Being slow of late with the news, I was deeply saddened to hear that Gabriel García Márquez has dementia. Deservedly a Nobel prize for Literature, winner, it is now my mission to get people to read his great works (for starters), this being one and Love in the Time of Cholera being the other one.
When I was recommended this, I begin with a certain degree of trepidation, I think it was to do with the family tree at the beginning, I always worry I may get a tad confused. That didn’t happen but the person who recommended it to me (Chris Elliot, interestingly an anagram of his name is erotic hills), got a fifteen minute rant about how much I enjoyed it, which I’ll try to condense for you.
Having said that, it is slightly annoying to know that whatever I write about 100 Years of Solitude will not do the book justice. So absolved of all expectations I shall begin…
The plot centres around seven generations of the Buendía family, who found the town of Macondo. The story then shows the continual growing, warring and miracles that surround both the family and town in conjunction.

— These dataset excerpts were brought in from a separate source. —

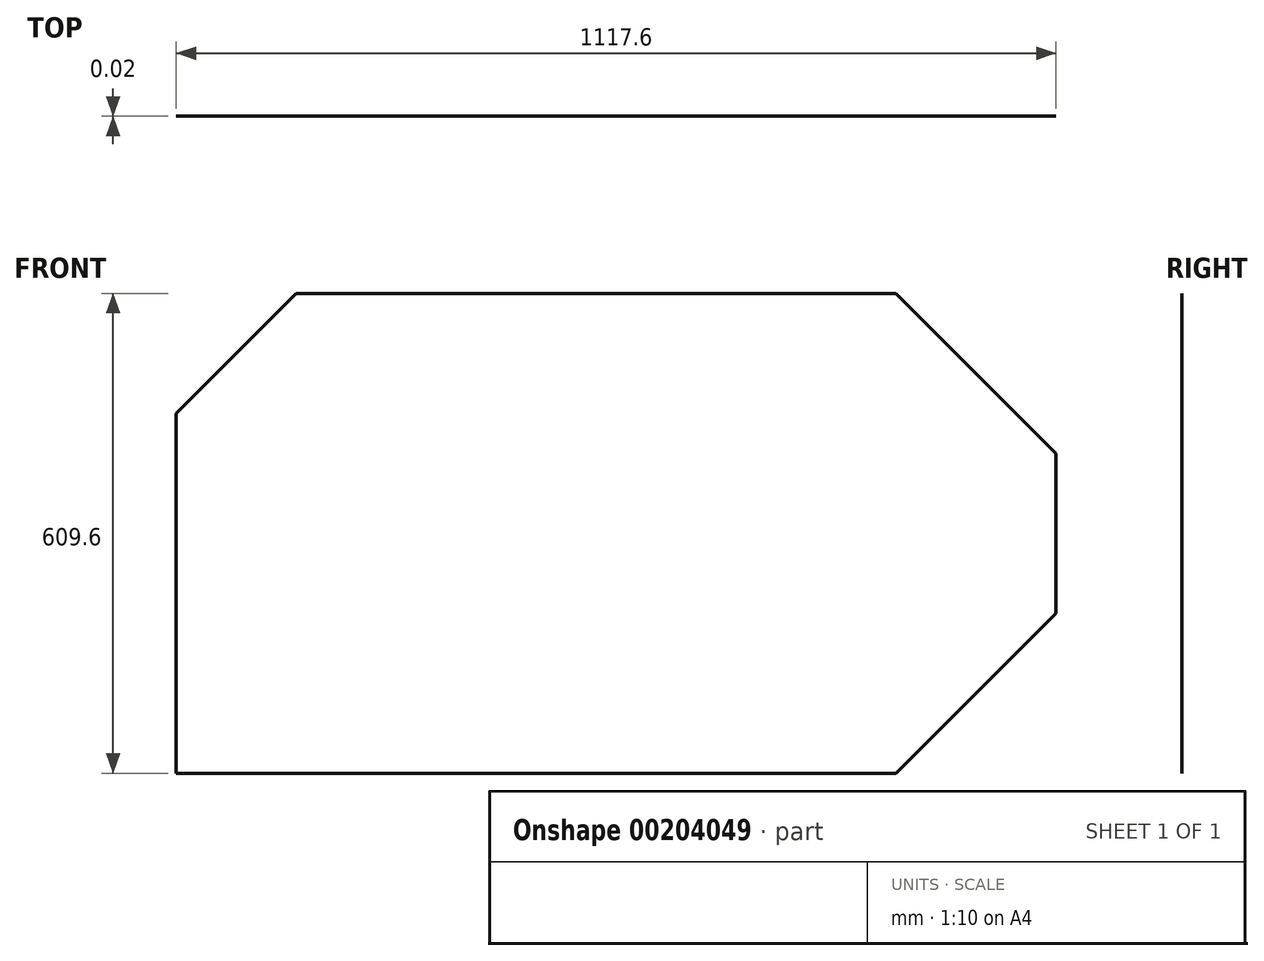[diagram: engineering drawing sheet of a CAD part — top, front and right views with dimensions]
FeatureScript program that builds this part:
annotation { "Feature Type Name" : "Feature", "Feature Type Description" : "" }
export const myFeature = defineFeature(function(context is Context, id is Id, definition is map)
    precondition{}
    {
        {
            var Q0;
            Q0=qCreatedBy(makeId("Front.planeOp"),FACE);
            var sketch = newSketch(context, id + "F0", { "sketchPlane" : qUnion([Q0])});
            skLineSegment(sketch, "E0", {"start": v(0, 0) * mm, "end": v(0, 457.2) * mm});
            skLineSegment(sketch, "E1", {"start": v(152.4, 609.6) * mm, "end": v(0, 457.2) * mm});
            skLineSegment(sketch, "E2", {"start": v(0, 0) * mm, "end": v(914.4, 0) * mm});
            skLineSegment(sketch, "E3", {"start": v(1117.6, 203.2) * mm, "end": v(1117.6, 406.4) * mm});
            skLineSegment(sketch, "E4", {"start": v(914.4, 609.6) * mm, "end": v(1117.6, 406.4) * mm});
            skLineSegment(sketch, "E5", {"start": v(1117.6, 203.2) * mm, "end": v(914.4, 0) * mm});
            skLineSegment(sketch, "E6", {"start": v(152.4, 609.6) * mm, "end": v(914.4, 609.6) * mm});
            skPoint(sketch, "E7.start.orphan", {"position": v(0, 609.6) * mm});
            skPoint(sketch, "E8.orphan", {"position": v(1117.6, 609.6) * mm});
            skPoint(sketch, "E9.orphan", {"position": v(1117.6, 0) * mm});
            skSolve(sketch);
        }
        {
            var Q0;
            Q0=makeQuery(id+"F0.imprint","IMPRINT",FACE,{"disambiguationData":[TD([[makeQuery(id+"F0.imprint","IMPRINT",EDGE,{"derivedFrom":sQuery(id+"F0.wireOp",EDGE,"E0")}),-1.0]])]});
            extrude(context, id + "F1", {"entities" : qUnion([Q0]), "endBound" : BoundingType.SYMMETRIC, "depth" : ((1 / 12) / 4) * mm});
        }
    });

You would have to be dead inside to not to be moved in some way by this work, it’s utterly majestic on so many levels, from the clever writing through to the emotions of the characters. Each character has a personality identified by one emotionally different aspect, which is handy as it enables the reader to tell the characters apart as they all have similar names, as was the tradition back in the day. it really feels like Marquez has lived the life of each character and the authority with which he writes is so immersive the pages just fly by. It’s almost like an authorial schizophrenia.
The almost Einsteinian way time travels for each character is also a fascinating plot device throughout. Combined with the fairytale elements of magical realism, and the cyclical quality of time and nature, all come together to make a vibrant and imposing monument of a book.
The lyricism of the prose, the satire, the logic that makes the surreal believable, the microcosm of just being, and the uplifting nature of every word that just screams of Márquez’s love of life all encapsulate how magnificent and sumptuous this book is. When I come back to rereading this it will definitely be something to savour and I know I will spot so many more small new details that will continue to make this book a rich experience.